• _Data for analysis_:
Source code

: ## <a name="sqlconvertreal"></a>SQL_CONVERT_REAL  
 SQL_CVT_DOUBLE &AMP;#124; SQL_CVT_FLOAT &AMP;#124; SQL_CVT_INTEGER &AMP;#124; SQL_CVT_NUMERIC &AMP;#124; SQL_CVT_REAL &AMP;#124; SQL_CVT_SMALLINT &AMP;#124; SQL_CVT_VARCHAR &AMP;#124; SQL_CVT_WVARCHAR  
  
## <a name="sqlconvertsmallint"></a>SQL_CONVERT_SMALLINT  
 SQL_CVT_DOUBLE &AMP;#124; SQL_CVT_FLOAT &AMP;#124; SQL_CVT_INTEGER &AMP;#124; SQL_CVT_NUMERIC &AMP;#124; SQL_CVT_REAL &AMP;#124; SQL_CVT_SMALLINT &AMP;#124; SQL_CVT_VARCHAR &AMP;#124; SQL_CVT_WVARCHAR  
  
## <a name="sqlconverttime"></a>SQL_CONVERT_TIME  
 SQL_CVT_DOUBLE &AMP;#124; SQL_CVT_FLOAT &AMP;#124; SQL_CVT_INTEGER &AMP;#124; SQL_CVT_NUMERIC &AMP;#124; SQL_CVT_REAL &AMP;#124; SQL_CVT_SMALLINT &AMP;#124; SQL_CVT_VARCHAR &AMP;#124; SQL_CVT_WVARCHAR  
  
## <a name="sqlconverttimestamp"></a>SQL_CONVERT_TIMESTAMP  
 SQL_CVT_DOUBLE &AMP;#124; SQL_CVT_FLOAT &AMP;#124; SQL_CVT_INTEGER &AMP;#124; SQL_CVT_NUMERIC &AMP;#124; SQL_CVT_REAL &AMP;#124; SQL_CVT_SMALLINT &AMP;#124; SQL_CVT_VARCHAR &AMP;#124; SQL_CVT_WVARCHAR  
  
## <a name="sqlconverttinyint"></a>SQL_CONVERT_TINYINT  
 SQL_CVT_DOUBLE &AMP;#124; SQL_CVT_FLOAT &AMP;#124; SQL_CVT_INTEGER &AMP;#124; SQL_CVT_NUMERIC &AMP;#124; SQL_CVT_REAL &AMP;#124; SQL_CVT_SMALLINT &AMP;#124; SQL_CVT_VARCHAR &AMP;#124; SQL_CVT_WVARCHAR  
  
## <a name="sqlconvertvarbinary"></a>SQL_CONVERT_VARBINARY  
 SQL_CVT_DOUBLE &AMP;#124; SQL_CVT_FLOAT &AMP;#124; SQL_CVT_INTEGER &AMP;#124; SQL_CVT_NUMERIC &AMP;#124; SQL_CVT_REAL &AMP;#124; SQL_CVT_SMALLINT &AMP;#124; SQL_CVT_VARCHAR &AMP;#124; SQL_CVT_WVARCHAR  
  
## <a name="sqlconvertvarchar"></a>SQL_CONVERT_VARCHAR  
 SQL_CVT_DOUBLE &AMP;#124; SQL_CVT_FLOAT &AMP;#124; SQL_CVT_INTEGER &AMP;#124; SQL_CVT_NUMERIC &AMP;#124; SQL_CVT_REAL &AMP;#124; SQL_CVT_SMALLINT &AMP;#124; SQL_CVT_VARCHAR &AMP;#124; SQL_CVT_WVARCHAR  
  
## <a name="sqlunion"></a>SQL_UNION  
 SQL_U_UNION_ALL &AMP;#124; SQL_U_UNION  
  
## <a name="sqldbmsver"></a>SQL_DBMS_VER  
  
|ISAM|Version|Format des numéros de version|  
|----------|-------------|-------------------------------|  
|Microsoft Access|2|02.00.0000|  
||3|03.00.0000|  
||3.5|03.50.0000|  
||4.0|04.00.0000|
* * *
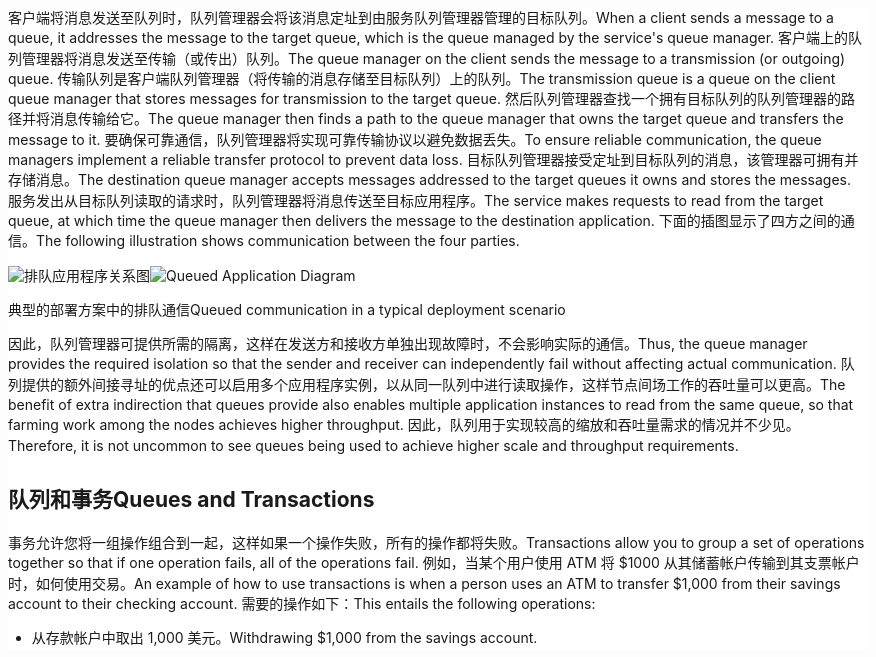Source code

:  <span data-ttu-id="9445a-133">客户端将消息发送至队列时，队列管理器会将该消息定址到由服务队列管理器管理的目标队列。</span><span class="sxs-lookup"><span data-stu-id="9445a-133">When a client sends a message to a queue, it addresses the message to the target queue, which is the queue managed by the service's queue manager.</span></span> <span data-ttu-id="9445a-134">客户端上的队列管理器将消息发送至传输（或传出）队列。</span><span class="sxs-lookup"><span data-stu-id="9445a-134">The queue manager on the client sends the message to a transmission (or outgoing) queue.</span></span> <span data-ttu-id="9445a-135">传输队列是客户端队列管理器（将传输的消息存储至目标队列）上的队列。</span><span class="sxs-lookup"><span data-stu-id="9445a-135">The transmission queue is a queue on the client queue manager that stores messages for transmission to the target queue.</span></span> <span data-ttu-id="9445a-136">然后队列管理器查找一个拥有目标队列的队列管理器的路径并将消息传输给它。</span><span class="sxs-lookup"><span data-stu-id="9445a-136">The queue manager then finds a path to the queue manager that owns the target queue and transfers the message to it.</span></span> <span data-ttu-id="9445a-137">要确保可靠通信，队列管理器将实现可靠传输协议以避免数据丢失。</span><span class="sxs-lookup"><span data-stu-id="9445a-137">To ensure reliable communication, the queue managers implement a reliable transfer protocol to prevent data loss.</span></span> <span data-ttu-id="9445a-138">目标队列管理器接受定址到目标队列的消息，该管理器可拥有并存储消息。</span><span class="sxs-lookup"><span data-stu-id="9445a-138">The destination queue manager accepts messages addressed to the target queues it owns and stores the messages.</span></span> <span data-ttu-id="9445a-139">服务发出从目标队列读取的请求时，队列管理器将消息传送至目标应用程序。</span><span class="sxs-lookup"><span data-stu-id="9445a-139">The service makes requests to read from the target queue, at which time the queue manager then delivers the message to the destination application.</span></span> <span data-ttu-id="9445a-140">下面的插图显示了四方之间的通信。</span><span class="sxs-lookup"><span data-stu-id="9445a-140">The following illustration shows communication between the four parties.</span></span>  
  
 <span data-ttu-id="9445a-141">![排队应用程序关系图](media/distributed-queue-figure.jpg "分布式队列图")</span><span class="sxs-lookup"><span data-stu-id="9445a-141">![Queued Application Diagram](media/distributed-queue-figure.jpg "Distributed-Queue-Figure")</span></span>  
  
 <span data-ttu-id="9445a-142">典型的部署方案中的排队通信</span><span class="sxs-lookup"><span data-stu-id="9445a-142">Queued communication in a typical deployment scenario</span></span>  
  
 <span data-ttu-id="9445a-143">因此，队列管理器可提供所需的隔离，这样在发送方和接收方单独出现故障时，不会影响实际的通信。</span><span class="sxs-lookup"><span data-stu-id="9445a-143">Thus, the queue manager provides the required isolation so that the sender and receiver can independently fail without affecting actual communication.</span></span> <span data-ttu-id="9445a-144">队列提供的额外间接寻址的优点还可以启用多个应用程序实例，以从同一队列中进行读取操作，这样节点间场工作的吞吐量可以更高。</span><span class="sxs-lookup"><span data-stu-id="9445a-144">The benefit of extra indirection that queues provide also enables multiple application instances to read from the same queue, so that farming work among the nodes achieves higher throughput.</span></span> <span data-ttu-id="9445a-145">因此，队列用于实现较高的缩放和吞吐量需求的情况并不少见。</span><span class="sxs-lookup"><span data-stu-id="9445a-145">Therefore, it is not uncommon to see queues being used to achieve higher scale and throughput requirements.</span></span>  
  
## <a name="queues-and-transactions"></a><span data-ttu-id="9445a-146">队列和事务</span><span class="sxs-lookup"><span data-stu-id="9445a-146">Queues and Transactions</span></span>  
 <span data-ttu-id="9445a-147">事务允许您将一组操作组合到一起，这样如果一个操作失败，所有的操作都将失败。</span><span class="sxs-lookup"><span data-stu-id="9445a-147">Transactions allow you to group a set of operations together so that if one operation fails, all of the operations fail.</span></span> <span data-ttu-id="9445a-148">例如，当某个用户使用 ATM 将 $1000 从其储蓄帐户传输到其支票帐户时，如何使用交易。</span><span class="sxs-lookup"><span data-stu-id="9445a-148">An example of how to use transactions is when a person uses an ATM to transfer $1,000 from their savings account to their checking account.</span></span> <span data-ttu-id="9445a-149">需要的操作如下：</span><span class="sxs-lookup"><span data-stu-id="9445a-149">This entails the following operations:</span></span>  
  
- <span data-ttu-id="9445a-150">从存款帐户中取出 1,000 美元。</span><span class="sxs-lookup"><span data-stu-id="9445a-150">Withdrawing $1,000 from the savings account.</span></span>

• _Exercise prompt_:
Across the records above, return every line that contains the word "name".

• _The completed task_:
: ## <a name="sqlconvertreal"></a>SQL_CONVERT_REAL  
## <a name="sqlconvertsmallint"></a>SQL_CONVERT_SMALLINT  
## <a name="sqlconverttime"></a>SQL_CONVERT_TIME  
## <a name="sqlconverttimestamp"></a>SQL_CONVERT_TIMESTAMP  
## <a name="sqlconverttinyint"></a>SQL_CONVERT_TINYINT  
## <a name="sqlconvertvarbinary"></a>SQL_CONVERT_VARBINARY  
## <a name="sqlconvertvarchar"></a>SQL_CONVERT_VARCHAR  
## <a name="sqlunion"></a>SQL_UNION  
## <a name="sqldbmsver"></a>SQL_DBMS_VER  
## <a name="queues-and-transactions"></a><span data-ttu-id="9445a-146">队列和事务</span><span class="sxs-lookup"><span data-stu-id="9445a-146">Queues and Transactions</span></span>  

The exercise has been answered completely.